The Debate over Polling Places

There is an interesting debate ongoing about polling places, specifically centered on voting centers. What is probably most interesting is that there is no real debate going on–a growing concensus has emerged among practitioners regarding the benefits of voting centers.

The champion and most effective example of vote centers is Larimer County. In Larimer County, a person can vote anywhere in the County because the county uses electronic poll books that are connected to a secure central server that updates voter registration data in real time, which keeps voters from voting at multiple voting centers. The twist is that Larimer County radically downsized the number of polling places from 143 locations to just 22. These 22 polling places are in centrally located cites that have large parking facilities and are very accessible to the disabled. In many ways, the County stole a page from the big box retailers, who have fewer “mega” locations but that are centrally located so they draw large numbers of voters. The results were also successful; Larimer County reports higher turnout after the switch.

So where is the debate? Well, several studies of polling places have found that reducing the number of polling place reduces turnout. For example, Henry Brady conducted a study examining the effects of consolidating precincts in Los Angeles County for the 2003 recall election. As the paper notes:

…consolidation in Los Angeles County reduced turnout by a substantial 1.88% in the precincts in which the polling location was changed. We also find that voting at the polling place decreases even more, by 3.05% but that an increase of absentee voting of 1.19% makes up for some of this reduction. In addition, we find that the substitution of absentee voting for a reduction in polling place voting is greatest among people of middle age and older whereas younger people are more inclined to simply not vote at all. We also find that the change in polling place location has two effects: a transportation effect resulting from the change in distance to the polling place and a
disruption effect resulting from the information required to find the new polling place and the risk aversion that people feel about going into a new neighborhood. The disruption effect is about five times larger than the transportation effect for the average person who experienced an increased distance to the polling place of about a sixth of a mile, but the effects were roughly equal for someone who had an increased distance of about a mile.
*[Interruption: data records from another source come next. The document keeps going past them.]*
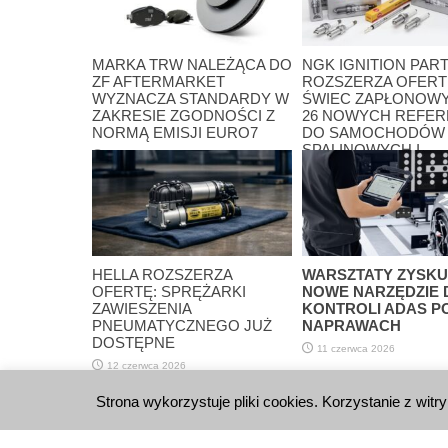
MARKA TRW NALEŻĄCA DO
NGK IGNITION PAR
ZF AFTERMARKET
ROZSZERZA OFERT
WYZNACZA STANDARDY W
ŚWIEC ZAPŁONOWY
ZAKRESIE ZGODNOŚCI Z
26 NOWYCH REFER
NORMĄ EMISJI EURO7
DO SAMOCHODÓW
SPALINOWYCH I
17 lipca 2026
HYBRYDOWYCH, O
PORSCHE PO DACI
13 lipca 2026
HELLA ROZSZERZA
WARSZTATY ZYSKU
OFERTĘ: SPRĘŻARKI
NOWE NARZĘDZIE 
ZAWIESZENIA
KONTROLI ADAS P
PNEUMATYCZNEGO JUŻ
NAPRAWACH
DOSTĘPNE
11 czerwca 2026
12 czerwca 2026
Możliwość komentowania zost
Strona wykorzystuje pliki cookies. Korzystanie z witr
This study is consistent with work done by James Gimpel at the University of Maryland. In his article Distance, Turnout, and the Convenience of Voting he finds that:

Greater distance to election-day precinct sites also increases nonvoting, at least to a point, but the effect is nonlinear. Voters in the very outermost reaches of the metro area use absentee votes in very high proportions. At extremes of distance, voters are sufficiently conditioned to its effects on so much of their daily routine that it plays less of a role in their calculations about voting. These citizens have often already taken steps to cast absentee ballots through the mail as our findings suggest the vast majority of them do so.

Similarly, the abstract for his article Political Participation and the Accessibility Of The Ballot Box notes that:

Commuting to and from precinct locations can be burdensome, particularly on a busy weekday in congested metropolitan areas when many voters are pressed by the demands of everyday living: work, family and school. Some precinct locations are more accessible than others, and for the less accessible ones, at least some people will feel that the cost to get there outweighs any benefit they may reap in terms of personal satisfaction from having fulfilled a civic obligation. Even after controlling for variables that account for the motivation, information and resource levels of local precinct populations, we find that accessibility does make a significant difference to turnout. The evidence points to a non-linear relationship. Distance imposes its heaviest burden on turnout in suburban precincts in the middle ranges of distance (2–5 miles). In the most rural precincts, where in spite of the distance (6–10 miles), travel routes are direct and relatively unimpeded, turnout rates are higher.

There is actually a reason why the Colorado experience has been so successful, even in light of research that suggests it would not be: voter education. The Larimer County clerk engaged in a very strong voter education program before this change was implemented. At the recent APSA meeting, Bob Stein mentioned that the clerk sent each voter four (4) notifications that the change would occur. It may therefore be that the turnout success in Larimer County is partially the voting centers but also partially the increased communication between election official and voter.

The problems with vote centers will likely come when counties start importing the vote center model without adopting the vote center voter education campaign that accompanied it in Larimer County.